Work to be completed: Return each line of the entries that mentions the word "facial".

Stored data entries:
━━━━━━━━

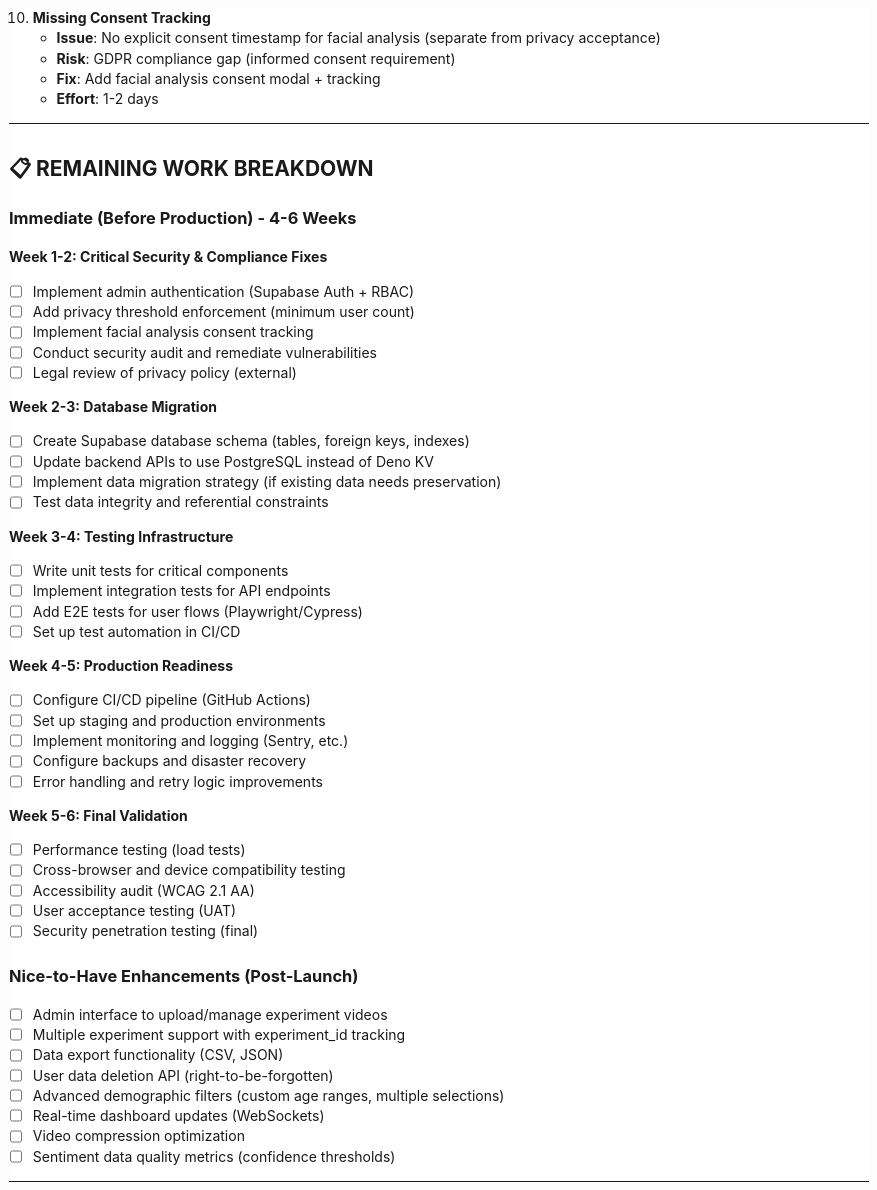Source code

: 10. **Missing Consent Tracking**
    - **Issue**: No explicit consent timestamp for facial analysis (separate from privacy acceptance)
    - **Risk**: GDPR compliance gap (informed consent requirement)
    - **Fix**: Add facial analysis consent modal + tracking
    - **Effort**: 1-2 days

---

## 📋 REMAINING WORK BREAKDOWN

### Immediate (Before Production) - 4-6 Weeks

**Week 1-2: Critical Security & Compliance Fixes**
- [ ] Implement admin authentication (Supabase Auth + RBAC)
- [ ] Add privacy threshold enforcement (minimum user count)
- [ ] Implement facial analysis consent tracking
- [ ] Conduct security audit and remediate vulnerabilities
- [ ] Legal review of privacy policy (external)

**Week 2-3: Database Migration**
- [ ] Create Supabase database schema (tables, foreign keys, indexes)
- [ ] Update backend APIs to use PostgreSQL instead of Deno KV
- [ ] Implement data migration strategy (if existing data needs preservation)
- [ ] Test data integrity and referential constraints

**Week 3-4: Testing Infrastructure**
- [ ] Write unit tests for critical components
- [ ] Implement integration tests for API endpoints
- [ ] Add E2E tests for user flows (Playwright/Cypress)
- [ ] Set up test automation in CI/CD

**Week 4-5: Production Readiness**
- [ ] Configure CI/CD pipeline (GitHub Actions)
- [ ] Set up staging and production environments
- [ ] Implement monitoring and logging (Sentry, etc.)
- [ ] Configure backups and disaster recovery
- [ ] Error handling and retry logic improvements

**Week 5-6: Final Validation**
- [ ] Performance testing (load tests)
- [ ] Cross-browser and device compatibility testing
- [ ] Accessibility audit (WCAG 2.1 AA)
- [ ] User acceptance testing (UAT)
- [ ] Security penetration testing (final)

### Nice-to-Have Enhancements (Post-Launch)

- [ ] Admin interface to upload/manage experiment videos
- [ ] Multiple experiment support with experiment_id tracking
- [ ] Data export functionality (CSV, JSON)
- [ ] User data deletion API (right-to-be-forgotten)
- [ ] Advanced demographic filters (custom age ranges, multiple selections)
- [ ] Real-time dashboard updates (WebSockets)
- [ ] Video compression optimization
- [ ] Sentiment data quality metrics (confidence thresholds)

---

━━━━━━━━

Reply to the exercise:
    - **Issue**: No explicit consent timestamp for facial analysis (separate from privacy acceptance)
    - **Fix**: Add facial analysis consent modal + tracking
- [ ] Implement facial analysis consent tracking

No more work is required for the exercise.